--- DATA TO PROCESS Enclosed Below ---
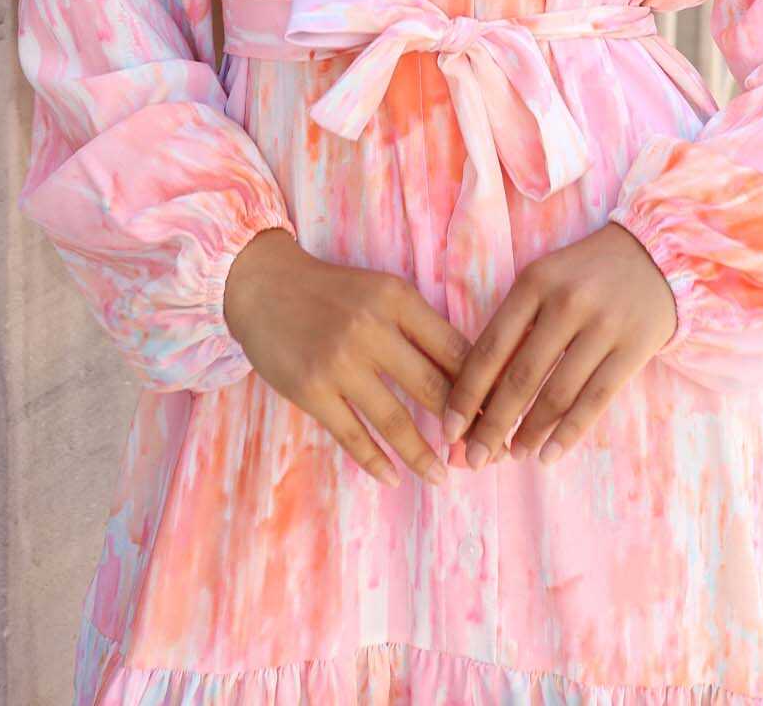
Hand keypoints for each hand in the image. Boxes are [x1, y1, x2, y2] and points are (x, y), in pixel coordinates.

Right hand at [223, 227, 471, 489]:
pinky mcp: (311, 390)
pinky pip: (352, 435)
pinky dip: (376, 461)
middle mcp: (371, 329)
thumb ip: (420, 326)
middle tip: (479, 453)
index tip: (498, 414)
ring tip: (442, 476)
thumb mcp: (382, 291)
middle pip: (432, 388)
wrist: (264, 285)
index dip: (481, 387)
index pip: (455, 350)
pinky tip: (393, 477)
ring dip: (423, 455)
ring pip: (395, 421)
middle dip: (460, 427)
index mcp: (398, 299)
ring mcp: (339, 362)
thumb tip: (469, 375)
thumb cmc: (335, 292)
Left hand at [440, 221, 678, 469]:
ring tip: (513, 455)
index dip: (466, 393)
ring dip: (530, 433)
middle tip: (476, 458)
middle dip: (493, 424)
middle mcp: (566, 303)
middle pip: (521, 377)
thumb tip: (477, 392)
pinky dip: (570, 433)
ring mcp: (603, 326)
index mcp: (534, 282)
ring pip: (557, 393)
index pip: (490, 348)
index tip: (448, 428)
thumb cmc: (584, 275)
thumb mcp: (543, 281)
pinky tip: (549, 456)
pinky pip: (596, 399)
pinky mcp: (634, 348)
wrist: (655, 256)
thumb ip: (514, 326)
--- End of Enclosed DATA TO PROCESS ---
--- DATA TO PROCESS Enclosed Below ---
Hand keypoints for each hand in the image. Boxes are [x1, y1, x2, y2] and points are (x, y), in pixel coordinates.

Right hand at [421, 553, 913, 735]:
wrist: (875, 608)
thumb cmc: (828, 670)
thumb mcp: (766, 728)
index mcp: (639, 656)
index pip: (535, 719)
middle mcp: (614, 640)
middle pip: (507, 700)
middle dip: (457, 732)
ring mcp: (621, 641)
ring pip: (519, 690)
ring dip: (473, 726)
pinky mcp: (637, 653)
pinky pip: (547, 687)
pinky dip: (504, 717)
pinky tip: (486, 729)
--- End of Enclosed DATA TO PROCESS ---
● INSTRUCTIONS FOR THE TASK
Go through the records above and, whenever a line includes the word "ring", copy it.

● SOLUTION FOR THIS EXERCISE
ring tip: (442, 476)
ring dip: (423, 455)
ring pip: (395, 421)
ring mcp: (339, 362)
ring tip: (513, 455)
ring dip: (530, 433)
ring mcp: (603, 326)
ring pip: (557, 393)
ring mcp: (621, 641)
ring pip: (519, 690)
ring dip: (473, 726)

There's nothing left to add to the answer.